Living with another family makes quarantine much more bearable. We've settled into a pretty good routine where both families do their schoolwork separately in the mornings, then they five youngest play outside together afterward. If the weather is bad we alternate days with them on our side of the house or the other side, so both sets of adults get times of insanity and times of quiet. Of course, if the virus gets into the Muslim community, we're doomed. Even though they're mostly not in contact with anyone outside of family, they seem to consider that whole community family.

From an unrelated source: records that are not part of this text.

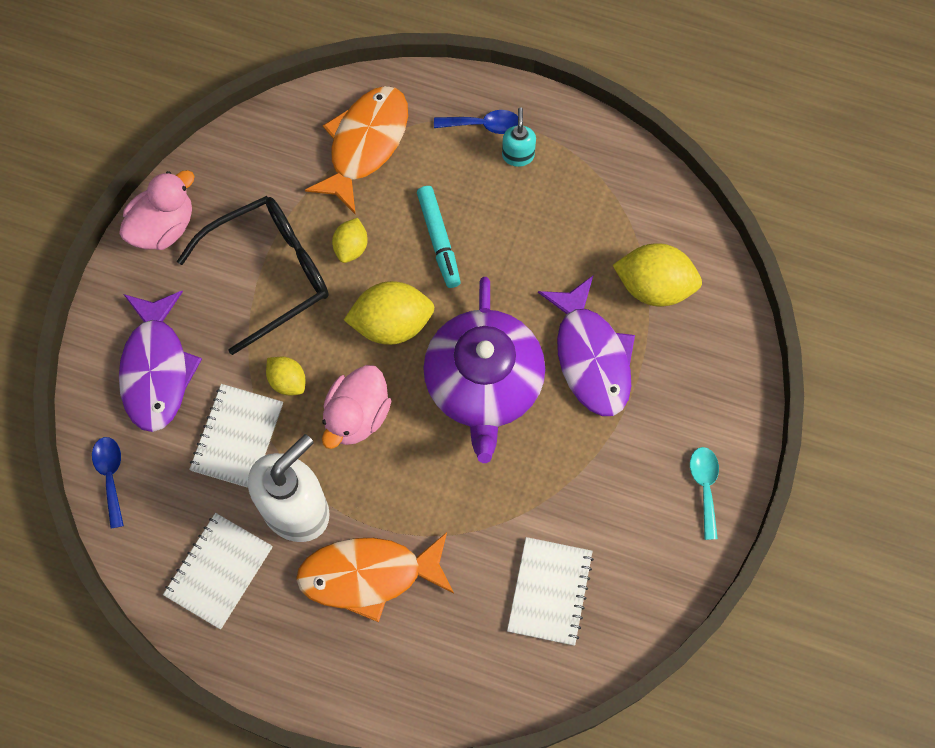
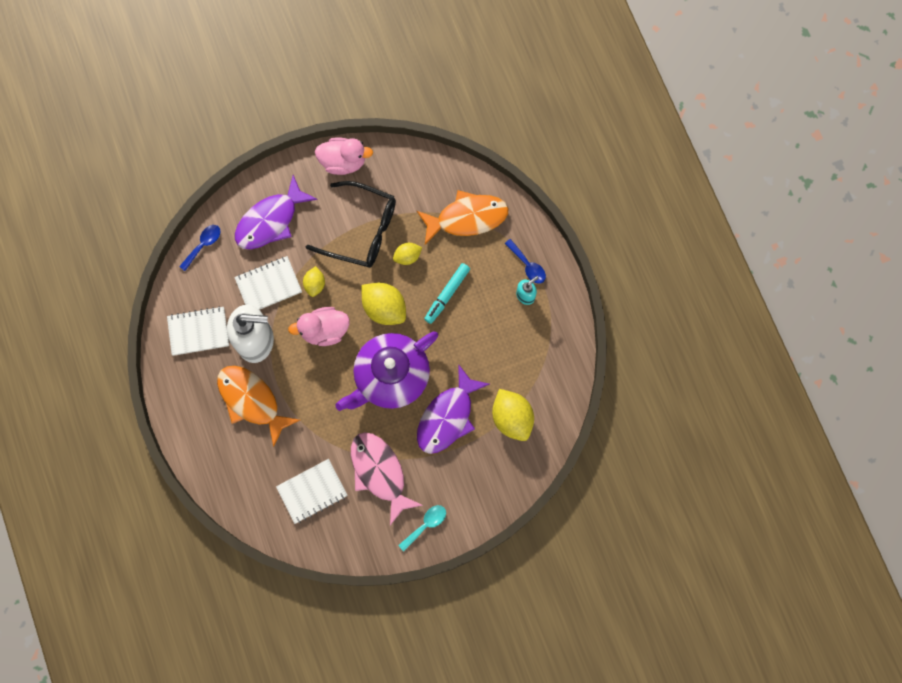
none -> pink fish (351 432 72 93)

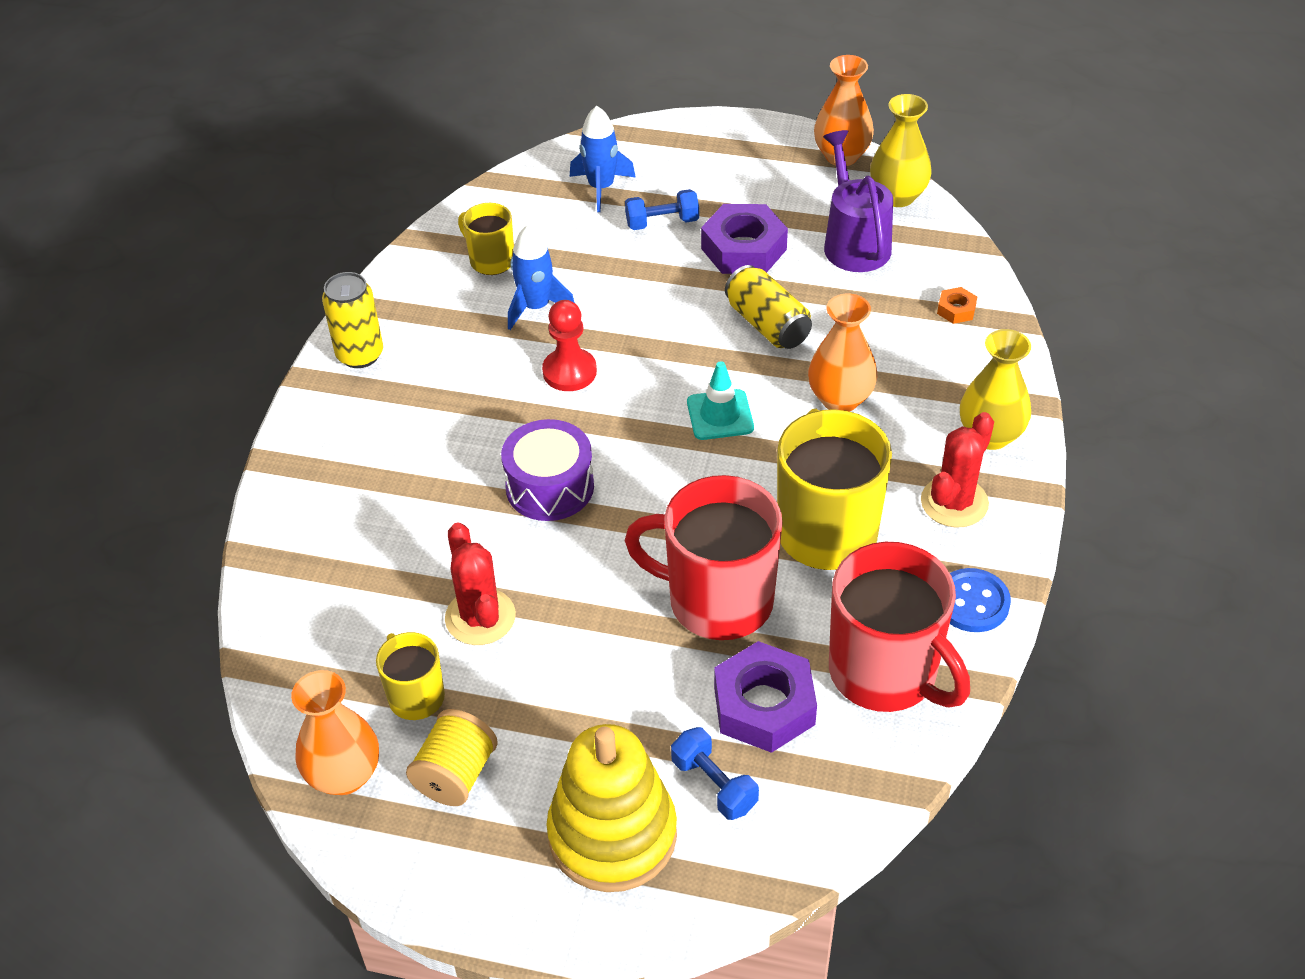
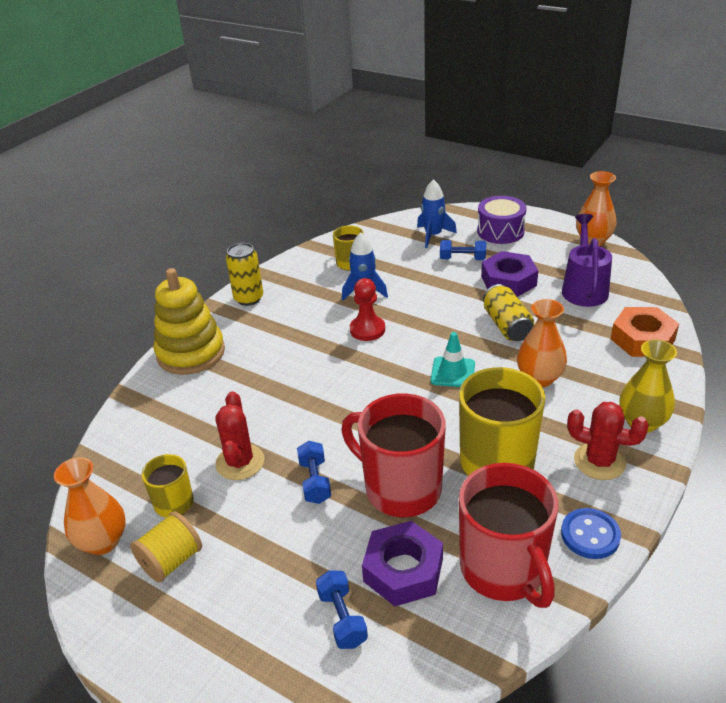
yellow vase (870 94 62 113) -> none
orange nut (937 287 40 37) -> orange nut (611 307 68 50), x2.17
red cactus (921 412 73 116) -> red cactus (567 402 82 78), 60 degrees clockwise
purple drum (501 419 93 102) -> purple drum (477 196 50 48), moved
yellow stacking toy (546 724 131 168) -> yellow stacking toy (154 268 71 107), moved
none -> blue dumbbell (297 441 34 63)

After two full weeks of quarantine we went to the FOREST on Saturday. It was amazing. We arranged with a minivan taxi driver we know to drop us off and pick us up. We walked around, ate our picnic, built a "house," and really enjoyed being together and in nature. A funny/ironic/sad example of social distancing did happen. We walked way out to where there really shouldn't have been any cars. However, when we finished eating, we saw two cars struggling through the sand to park on the other side of some bushes from where we were. They unloaded, made a bunch of noise, let out a dog and a bunch of little kids, and got settled. We grumped some about people invading our space, packed up, and walked on. Then, that evening when we got home, we saw that friends from church were posting on Instagram about how they had decided to go out into the forest, but so had "all of Kherson" so they had to go out into the very depths of the forest...and we realised those two cars we had grumped about were our friends! Kherson is a city of more than 200,000, and we went to the forest way out over the river, and we were still with friends. We just didn't get to actually enjoy being with them.
As I said before, I have a PET CT scan scheduled for April 28 in Kyiv oblast. Right now quarantine (i.e. no trains, planes, or buses) has been officially extended to April 24, and it could go on beyond that, too. Please pray that travel would be possible and safe by the end of April and that we would have wisdom to know what to do. My doctor does want me to have that scan done, and there's nowhere else in Ukraine that does them.